Heute ist die Apoptose, deren Hintergründe die drei Preisträger an C. elegans aufzuklären begannen, zu einem der bedeutendsten und spannendsten Gebiete der Zellbiologie geworden. An die 2000 Wissenschaftler weltweit befassen sich damit und haben 1999 beispielsweise 8045 Arbeiten darüber veröffentlicht – mehr als im selben Zeitraum über das Aids-Virus erschienen sind. Der Grund liegt in der enormen Bedeutung, die eine Störung des zellulären Selbstmordprogramms für den menschlichen Organismus besitzt. Viele schwere Krankheiten haben hier ihre Ursache. So werden bei neurodegenerativen Erkrankungen wie der multiplen Sklerose gesunde Zellen fälschlich in den Selbstmord getrieben. Auch beim Schlaganfall oder Herzinfarkt gehen viele Zellen in der Umgebung des primär geschädigten Bereichs unnötig in den Tod, weil fälschlich ihr Apoptose-Programm eingeleitet wird. Erst dadurch kommt es zu dem massiven Untergang von Gewebe, der dauerhafte Schäden oder sogar den Tod verursachen kann.

Genauso verheerend sind umgekehrt die Folgen, wenn das Selbstmordprogramm außer Kraft gesetzt wird. Unterbleibt der eigentlich nötige Opfergang, lautet die Diagnose oft Krebs.

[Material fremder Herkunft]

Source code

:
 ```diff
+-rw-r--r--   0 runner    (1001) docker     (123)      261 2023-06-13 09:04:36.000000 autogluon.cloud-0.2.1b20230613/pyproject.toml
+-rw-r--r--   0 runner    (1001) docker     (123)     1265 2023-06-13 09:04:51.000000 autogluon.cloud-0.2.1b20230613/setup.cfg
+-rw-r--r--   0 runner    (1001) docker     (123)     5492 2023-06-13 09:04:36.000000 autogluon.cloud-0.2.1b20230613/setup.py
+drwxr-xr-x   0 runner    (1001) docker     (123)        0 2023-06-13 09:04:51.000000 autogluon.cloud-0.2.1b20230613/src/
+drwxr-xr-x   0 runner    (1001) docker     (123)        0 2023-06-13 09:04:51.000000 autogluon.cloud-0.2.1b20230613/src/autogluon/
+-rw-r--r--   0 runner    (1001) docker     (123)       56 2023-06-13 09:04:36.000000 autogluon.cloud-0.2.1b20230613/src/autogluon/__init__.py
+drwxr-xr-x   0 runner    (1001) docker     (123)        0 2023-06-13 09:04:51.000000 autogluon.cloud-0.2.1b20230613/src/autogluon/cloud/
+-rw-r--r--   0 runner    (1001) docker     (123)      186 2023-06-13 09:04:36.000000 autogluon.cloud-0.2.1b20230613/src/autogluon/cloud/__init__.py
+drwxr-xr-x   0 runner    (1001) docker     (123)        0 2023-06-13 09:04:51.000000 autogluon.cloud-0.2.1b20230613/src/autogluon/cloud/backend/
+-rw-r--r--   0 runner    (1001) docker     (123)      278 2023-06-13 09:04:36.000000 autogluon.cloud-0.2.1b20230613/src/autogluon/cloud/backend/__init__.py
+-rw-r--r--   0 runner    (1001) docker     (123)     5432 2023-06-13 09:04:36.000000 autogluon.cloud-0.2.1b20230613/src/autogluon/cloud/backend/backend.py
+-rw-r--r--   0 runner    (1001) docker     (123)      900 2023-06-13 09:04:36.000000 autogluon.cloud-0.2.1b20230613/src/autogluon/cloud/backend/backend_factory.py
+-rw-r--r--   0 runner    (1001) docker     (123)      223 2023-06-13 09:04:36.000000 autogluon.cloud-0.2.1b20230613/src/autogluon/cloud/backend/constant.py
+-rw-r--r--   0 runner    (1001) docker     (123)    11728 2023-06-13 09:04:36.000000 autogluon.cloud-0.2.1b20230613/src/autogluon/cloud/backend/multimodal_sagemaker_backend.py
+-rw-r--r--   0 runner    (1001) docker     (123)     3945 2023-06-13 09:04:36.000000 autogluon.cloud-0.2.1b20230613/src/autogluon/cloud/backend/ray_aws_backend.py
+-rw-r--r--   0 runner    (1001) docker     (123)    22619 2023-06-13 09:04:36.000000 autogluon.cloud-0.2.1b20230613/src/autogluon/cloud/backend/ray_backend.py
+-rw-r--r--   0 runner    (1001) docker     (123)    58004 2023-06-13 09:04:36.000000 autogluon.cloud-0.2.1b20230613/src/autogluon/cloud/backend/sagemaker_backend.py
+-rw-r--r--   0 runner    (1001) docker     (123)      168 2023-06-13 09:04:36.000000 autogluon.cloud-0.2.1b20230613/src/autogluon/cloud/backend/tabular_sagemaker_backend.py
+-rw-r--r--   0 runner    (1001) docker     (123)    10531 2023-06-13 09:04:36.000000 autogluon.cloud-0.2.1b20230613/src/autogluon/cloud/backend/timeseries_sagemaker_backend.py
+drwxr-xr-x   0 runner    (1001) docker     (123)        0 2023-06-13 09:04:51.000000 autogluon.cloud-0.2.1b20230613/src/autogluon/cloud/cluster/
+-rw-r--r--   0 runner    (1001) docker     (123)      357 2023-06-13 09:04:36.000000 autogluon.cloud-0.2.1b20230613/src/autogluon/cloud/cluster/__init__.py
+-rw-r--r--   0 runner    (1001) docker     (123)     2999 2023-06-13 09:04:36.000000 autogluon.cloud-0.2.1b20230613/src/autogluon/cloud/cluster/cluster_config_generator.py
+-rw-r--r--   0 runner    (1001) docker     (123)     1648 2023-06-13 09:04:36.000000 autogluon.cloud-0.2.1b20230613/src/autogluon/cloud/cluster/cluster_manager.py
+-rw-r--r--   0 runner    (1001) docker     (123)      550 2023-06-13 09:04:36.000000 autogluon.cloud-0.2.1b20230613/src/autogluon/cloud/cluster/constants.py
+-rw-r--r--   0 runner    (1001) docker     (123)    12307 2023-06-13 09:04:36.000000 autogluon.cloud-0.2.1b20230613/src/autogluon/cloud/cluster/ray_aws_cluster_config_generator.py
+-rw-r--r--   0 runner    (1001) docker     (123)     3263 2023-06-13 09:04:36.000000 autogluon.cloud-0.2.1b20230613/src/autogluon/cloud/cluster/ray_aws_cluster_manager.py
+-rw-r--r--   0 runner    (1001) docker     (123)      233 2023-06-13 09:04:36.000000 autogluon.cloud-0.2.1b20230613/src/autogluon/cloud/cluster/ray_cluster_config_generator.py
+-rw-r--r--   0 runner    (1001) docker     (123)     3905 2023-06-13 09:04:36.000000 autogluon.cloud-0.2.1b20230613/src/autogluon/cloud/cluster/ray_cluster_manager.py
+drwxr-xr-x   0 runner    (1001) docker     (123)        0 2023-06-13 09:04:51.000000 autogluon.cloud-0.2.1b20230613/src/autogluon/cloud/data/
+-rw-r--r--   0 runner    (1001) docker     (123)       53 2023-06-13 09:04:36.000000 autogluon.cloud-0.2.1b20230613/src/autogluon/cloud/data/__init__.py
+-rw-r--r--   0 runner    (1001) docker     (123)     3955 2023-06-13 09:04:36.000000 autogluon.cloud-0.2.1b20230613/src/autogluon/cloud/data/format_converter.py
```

Alle Körperzellen überwachen sich nämlich unablässig selbst und werden zusätzlich vom Immunsystem daraufhin kontrolliert, ob sie noch intakt sind und normal funktionieren. Wenn nicht, leiten sie eigenhändig den programmierten Freitod ein oder erhalten von Abwehrzellen das Signal dafür. Entartete Zellen werden auf diese Weise frühzeitig aus dem Verkehr gezogen. Bei Krebs ist diese Sicherung jedoch meist ausgeschaltet. So kann der Tumor ungestört wuchern, obwohl sein Gewebe sich von seiner ursprünglichen Bestimmung im Organismus losgesagt hat.

Angesichts der Bedeutung der Apoptose-Forschung kam die Ehrung für ihre drei Pioniere auch nicht überraschend. Vor allem Brenner stand schon lange auf der Kandidatenliste für den Nobelpreis. Er dürfte auch die schillerndste Figur unter den drei Laureaten sein. Nach seiner Emeritierung im Jahre 1992 dachte er keineswegs an Ruhestand, sondern gründete mit dem Institut für Molekulare Wissenschaften in Berkeley (Kalifornien) ein eigenes Unternehmen, das er bis 1997 leitete. Seither arbeitet er als Professor am Salk-Institut in La Jolla. Auch sein Lieblingsforschungstier hat er im hohen Alter noch einmal gewechselt: Er interessiert sich nun für den giftigen japanischen Pufferfisch Fugu, bekannt als kulinarische Delikatesse, der das kleinste Genom aller Wirbeltiere hat.

Pikanterweise hat Brenner sich recht kritisch über das menschliche Genom-Projekt und dessen Ergebnisse geäußert. Das dürfte seinen Mitpreisträger Sulston wenig freuen; denn der war in den letzten zehn Jahren als treibende Kraft an der Erstellung der Erbgutkarte des Menschen entscheidend beteiligt.